Directions: Output the part of the rows that opens with the very first line and closes with the line containing "aos recursos de interação;", both included, as a Markdown table with the columns Number and Line Text. Skip any blank lines.
----- Dataset entries -----
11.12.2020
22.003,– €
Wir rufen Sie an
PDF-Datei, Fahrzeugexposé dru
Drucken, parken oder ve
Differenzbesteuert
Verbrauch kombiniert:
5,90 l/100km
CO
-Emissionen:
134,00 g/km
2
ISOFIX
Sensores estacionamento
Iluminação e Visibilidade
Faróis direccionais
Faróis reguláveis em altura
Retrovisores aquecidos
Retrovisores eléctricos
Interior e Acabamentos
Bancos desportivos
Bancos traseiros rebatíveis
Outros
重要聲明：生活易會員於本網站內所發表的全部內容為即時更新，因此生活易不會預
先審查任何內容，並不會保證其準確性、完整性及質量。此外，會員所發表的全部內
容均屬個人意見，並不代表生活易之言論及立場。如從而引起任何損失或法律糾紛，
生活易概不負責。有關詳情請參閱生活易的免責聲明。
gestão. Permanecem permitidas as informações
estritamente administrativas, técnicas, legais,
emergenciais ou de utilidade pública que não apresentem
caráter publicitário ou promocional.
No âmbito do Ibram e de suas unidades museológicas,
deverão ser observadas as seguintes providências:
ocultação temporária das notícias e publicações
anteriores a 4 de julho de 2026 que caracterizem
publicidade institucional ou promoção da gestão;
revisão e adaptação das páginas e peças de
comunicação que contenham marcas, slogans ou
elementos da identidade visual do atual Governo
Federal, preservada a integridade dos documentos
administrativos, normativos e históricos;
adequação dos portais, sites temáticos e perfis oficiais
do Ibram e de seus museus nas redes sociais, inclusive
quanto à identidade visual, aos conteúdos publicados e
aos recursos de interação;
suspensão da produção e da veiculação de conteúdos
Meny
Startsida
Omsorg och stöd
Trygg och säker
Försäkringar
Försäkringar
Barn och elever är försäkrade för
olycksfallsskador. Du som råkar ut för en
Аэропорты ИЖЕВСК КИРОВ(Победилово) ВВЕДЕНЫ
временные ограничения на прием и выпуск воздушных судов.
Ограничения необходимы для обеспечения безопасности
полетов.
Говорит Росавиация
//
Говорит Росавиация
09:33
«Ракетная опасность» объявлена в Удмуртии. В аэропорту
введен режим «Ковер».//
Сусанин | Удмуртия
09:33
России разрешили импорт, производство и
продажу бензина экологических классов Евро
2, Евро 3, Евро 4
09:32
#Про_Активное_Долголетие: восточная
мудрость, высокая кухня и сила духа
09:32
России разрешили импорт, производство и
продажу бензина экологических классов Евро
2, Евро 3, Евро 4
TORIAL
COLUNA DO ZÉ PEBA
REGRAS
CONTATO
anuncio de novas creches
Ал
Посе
-----
Task output:
| Number | Line Text |
|---|---|
| 1 | 11.12.2020 |
| 2 | 22.003,– € |
| 3 | Wir rufen Sie an |
| 4 | PDF-Datei, Fahrzeugexposé dru |
| 5 | Drucken, parken oder ve |
| 6 | Differenzbesteuert |
| 7 | Verbrauch kombiniert: |
| 8 | 5,90 l/100km |
| 9 | CO |
| 10 | -Emissionen: |
| 11 | 134,00 g/km |
| 12 | 2 |
| 13 | ISOFIX |
| 14 | Sensores estacionamento |
| 15 | Iluminação e Visibilidade |
| 16 | Faróis direccionais |
| 17 | Faróis reguláveis em altura |
| 18 | Retrovisores aquecidos |
| 19 | Retrovisores eléctricos |
| 20 | Interior e Acabamentos |
| 21 | Bancos desportivos |
| 22 | Bancos traseiros rebatíveis |
| 23 | Outros |
| 24 | 重要聲明：生活易會員於本網站內所發表的全部內容為即時更新，因此生活易不會預 |
| 25 | 先審查任何內容，並不會保證其準確性、完整性及質量。此外，會員所發表的全部內 |
| 26 | 容均屬個人意見，並不代表生活易之言論及立場。如從而引起任何損失或法律糾紛， |
| 27 | 生活易概不負責。有關詳情請參閱生活易的免責聲明。 |
| 28 | gestão. Permanecem permitidas as informações |
| 29 | estritamente administrativas, técnicas, legais, |
| 30 | emergenciais ou de utilidade pública que não apresentem |
| 31 | caráter publicitário ou promocional. |
| 32 | No âmbito do Ibram e de suas unidades museológicas, |
| 33 | deverão ser observadas as seguintes providências: |
| 34 | ocultação temporária das notícias e publicações |
| 35 | anteriores a 4 de julho de 2026 que caracterizem |
| 36 | publicidade institucional ou promoção da gestão; |
| 37 | revisão e adaptação das páginas e peças de |
| 38 | comunicação que contenham marcas, slogans ou |
| 39 | elementos da identidade visual do atual Governo |
| 40 | Federal, preservada a integridade dos documentos |
| 41 | administrativos, normativos e históricos; |
| 42 | adequação dos portais, sites temáticos e perfis oficiais |
| 43 | do Ibram e de seus museus nas redes sociais, inclusive |
| 44 | quanto à identidade visual, aos conteúdos publicados e |
| 45 | aos recursos de interação; |